This is a delicious, tangy fish curry prepared using all natural ingredients – no curry pastes in my cupboard! It’s simple – using just a few ingredients and is great for the whole family. You can make this a salt-free meal if you wish by allowing the lemon to act as a substitute, as it provides a sharp taste to the fish. And combined with the tomatoes, is a superb source of antioxidant vitamin C. The fish is also a great source of B vitamins.

Total preparation and cooking time: 40mins
Serves family of 4

Marinade:
3 tbsp olive oil
1 tbsp tomato puree
1 tsp ground coriander
1 tsp ground cumin
1 tsp minced garlic
½ tsp ground turmeric
½ lemon — freshly squeezed
Salt to taste (optional)
4 x 100g (3½oz) white fish fillets (skinless, boneless)

 

Sauce:
3 tbsp olive oil
200g (7oz) tinned chopped tomatoes
Salt to taste (optional)
Red chilli powder to taste (optional)
Fresh coriander/ cilantro for garnish — washed

Marinade: Combine the oil, tomato puree, coriander, cumin, garlic, turmeric and lemon juice. Remove one tablespoon of marinade and set aside – this will be used for the curry sauce later. Then cover one fish fillet (one per child) with the marinade and also set aside. Add salt (if using) to the remaining marinade and cover the remaining fillets. Allow to marinate for 30mins.

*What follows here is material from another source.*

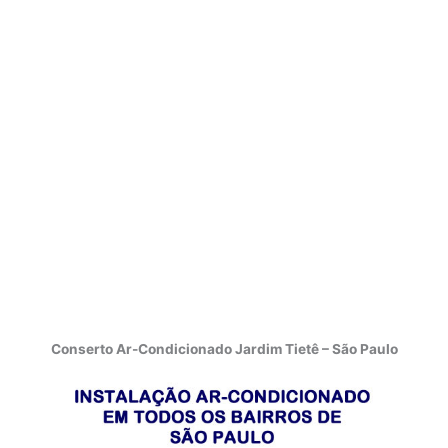
Conserto Ar-Condicionado Jardim Tietê – São Paulo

Sauce: Heat the oil in a large non-stick frying pan, add the tomatoes and the ‘saved’ tablespoon of marinade. Stir-fry on medium-low heat until it thickens then add the marinated fish fillets to the pan and simmer on medium-low heat for 6-8mins or until the fish is flaky. Turn over halfway. Once cooked, remove the kid’s fish fillets and some curry sauce and set aside. Then add salt and red chilli powder to the pan (if using) and return to the heat for a further 1-2mins. Garnish the main serving (and your little ones) with fresh coriander/ cilantro and serve with roti or rice.

IMPORTANT: ensure there are no fish bones included within your children’s serving.